8. This takes us to the second point urged by the counsel for the income-tax department. According to him, this tax demand is by way of costs, charges and expenses incurred in the winding up and under the principle stated in Section 520 of the Act and Section 476 this amount is payable before the assets are distributed to the unsecured creditors. According to the Income-tax Officer, this is an item of expenditure incurred for realising the assets of the company and, therefore, payable before other debts. The expression ' costs, charges and expenses ' referred to in Sections 520 and 476 of the Companies Act are very general. In this will come the cost of repairs, payment of rent and tax, cost of preservation of any property, cost of realisation including costs of litigation and all expenses incurred with the leave of the court in the winding up. Income-tax which became payable at the winding up also is an expense in the winding up. Income-tax is a necessary consequence of the acts performed by the liquidator in the course of the liquidation for the purpose of realising, as it was his duty to do, the assets of the company. A similar question arose for consideration in In re Beni Felkai Mining Co.  2 ITR 309 (Ch D). At page 314, Justice Maugham observed as follows :
' I have a difficulty in seeing how a liquidator who, in the course of his liquidation, carries on the business of the company at a profit, the consequence being the assessment of the company to income-tax, can avoid the conclusion that this is one of the expenses in the winding-up. It is curious that in the authorities to which I have referred the phrase does not seem to have been used by the court. In my opinion, rates and taxes--and for this purpose I can group them together, although there is for some purposes a distinction between them--falling due subsequently to the winding-up are part of the expenses of the winding-up.'
9. Again, at page 315, his Lordship further observed as follows :
'I do not see any particular reason for limiting the meaning of the phrase 'expenses of the liquidation', or ' expenses incurred in the winding-up '. The term is not one of art, and I see no reason why it should not include any expenses which the liquidator might be compelled to pay in respect of his acts in the course of a proper liquidation of the company's assets.

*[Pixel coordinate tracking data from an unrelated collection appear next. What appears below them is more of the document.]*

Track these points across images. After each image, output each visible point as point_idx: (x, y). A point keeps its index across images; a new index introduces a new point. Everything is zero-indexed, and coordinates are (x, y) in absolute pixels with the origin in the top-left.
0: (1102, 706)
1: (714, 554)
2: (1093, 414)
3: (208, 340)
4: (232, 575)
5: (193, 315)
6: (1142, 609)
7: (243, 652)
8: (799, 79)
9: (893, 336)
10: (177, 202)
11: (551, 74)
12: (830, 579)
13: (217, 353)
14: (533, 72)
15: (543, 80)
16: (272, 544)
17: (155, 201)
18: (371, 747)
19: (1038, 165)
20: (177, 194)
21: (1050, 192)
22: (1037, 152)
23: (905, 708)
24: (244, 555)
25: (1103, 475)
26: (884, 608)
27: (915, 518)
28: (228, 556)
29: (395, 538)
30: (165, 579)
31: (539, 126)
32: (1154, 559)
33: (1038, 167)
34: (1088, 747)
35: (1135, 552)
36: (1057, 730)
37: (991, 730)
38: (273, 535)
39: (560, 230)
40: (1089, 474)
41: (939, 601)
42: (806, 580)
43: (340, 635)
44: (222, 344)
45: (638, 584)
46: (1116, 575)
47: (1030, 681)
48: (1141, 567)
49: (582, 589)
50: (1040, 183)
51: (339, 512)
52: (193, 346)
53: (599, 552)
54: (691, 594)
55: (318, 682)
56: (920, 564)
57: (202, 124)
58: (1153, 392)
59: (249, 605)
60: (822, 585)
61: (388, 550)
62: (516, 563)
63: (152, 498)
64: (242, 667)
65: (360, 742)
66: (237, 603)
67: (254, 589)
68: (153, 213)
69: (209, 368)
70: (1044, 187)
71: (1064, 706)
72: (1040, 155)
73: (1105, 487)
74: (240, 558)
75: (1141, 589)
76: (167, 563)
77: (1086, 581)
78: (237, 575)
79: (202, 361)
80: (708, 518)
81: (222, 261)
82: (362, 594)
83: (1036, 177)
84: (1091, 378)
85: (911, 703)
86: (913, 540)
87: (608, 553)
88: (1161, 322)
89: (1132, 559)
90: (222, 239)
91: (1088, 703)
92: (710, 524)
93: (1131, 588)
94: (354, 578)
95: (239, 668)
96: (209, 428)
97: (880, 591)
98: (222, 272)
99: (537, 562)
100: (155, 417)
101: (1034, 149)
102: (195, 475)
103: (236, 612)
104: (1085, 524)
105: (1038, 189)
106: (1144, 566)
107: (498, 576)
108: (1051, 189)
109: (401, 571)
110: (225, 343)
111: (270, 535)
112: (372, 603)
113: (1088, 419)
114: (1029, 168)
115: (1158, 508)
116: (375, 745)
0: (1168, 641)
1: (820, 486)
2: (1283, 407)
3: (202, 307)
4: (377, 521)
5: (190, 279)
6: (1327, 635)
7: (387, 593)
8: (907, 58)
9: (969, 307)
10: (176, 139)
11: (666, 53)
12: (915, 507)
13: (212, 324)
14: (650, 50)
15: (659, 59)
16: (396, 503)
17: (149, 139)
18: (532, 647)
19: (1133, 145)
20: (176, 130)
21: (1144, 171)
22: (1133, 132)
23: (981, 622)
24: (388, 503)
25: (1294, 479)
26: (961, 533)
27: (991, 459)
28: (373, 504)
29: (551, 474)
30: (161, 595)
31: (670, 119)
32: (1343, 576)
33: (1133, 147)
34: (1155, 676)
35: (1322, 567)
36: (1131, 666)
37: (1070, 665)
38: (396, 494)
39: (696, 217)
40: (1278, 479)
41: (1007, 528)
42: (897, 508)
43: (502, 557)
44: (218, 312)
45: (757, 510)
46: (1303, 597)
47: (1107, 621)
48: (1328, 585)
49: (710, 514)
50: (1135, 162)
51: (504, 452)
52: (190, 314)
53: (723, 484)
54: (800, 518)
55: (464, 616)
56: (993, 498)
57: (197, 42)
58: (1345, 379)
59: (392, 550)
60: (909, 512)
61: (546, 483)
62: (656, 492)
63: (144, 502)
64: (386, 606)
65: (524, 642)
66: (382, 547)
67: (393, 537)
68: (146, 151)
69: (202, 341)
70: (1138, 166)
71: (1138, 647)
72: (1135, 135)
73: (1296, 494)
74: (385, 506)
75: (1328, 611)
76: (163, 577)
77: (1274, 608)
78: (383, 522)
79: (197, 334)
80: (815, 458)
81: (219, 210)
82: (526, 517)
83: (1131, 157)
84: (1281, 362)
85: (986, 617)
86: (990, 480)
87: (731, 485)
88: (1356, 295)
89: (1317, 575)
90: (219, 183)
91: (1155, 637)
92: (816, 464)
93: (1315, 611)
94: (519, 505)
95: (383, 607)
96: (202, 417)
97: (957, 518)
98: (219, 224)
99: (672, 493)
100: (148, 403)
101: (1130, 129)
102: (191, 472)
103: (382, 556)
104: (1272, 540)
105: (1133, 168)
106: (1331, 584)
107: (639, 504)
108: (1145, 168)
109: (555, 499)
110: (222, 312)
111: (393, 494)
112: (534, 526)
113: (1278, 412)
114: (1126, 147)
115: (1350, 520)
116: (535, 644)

In my opinion, then, the sums in question are sums which can be properly treated as expenses in the liquidation.'
10. With respect, we agree with this principle. Therefore, before the assets are distributed among the creditors, this is payable as provided for in Section 520 of the Act read with Section 476 of the Act. Section 520 is in the following terms:
' Costs of voluntary winding up.--All costs, charges and expenses properly incurred in the winding up, including the remuneration of the liquidator, shall, subject to the rights of secured creditors, if any, be payable out of the assets of the company in priority to all other claims.'
11. Section 476 reads as follows :
' Power to order costs.--The court may, in the event of the assets being insufficient to satisfy the liabilities, make an order for the payment out of the assets, of the costs, charges and expenses incurred in the winding up, in such order of priority inter se as the court thinks just.'
12. Here the company is insolvent and so the power under the above sections can be invoked by the court and the court can direct the liquidator to pay the tax demand of the Income-tax Officer before distributing the dividend. Therefore, we direct the official liquidator to pay the balance amount due in a month from this date. The application is ordered as above. But, in the circumstances of this case, we make no order as to costs.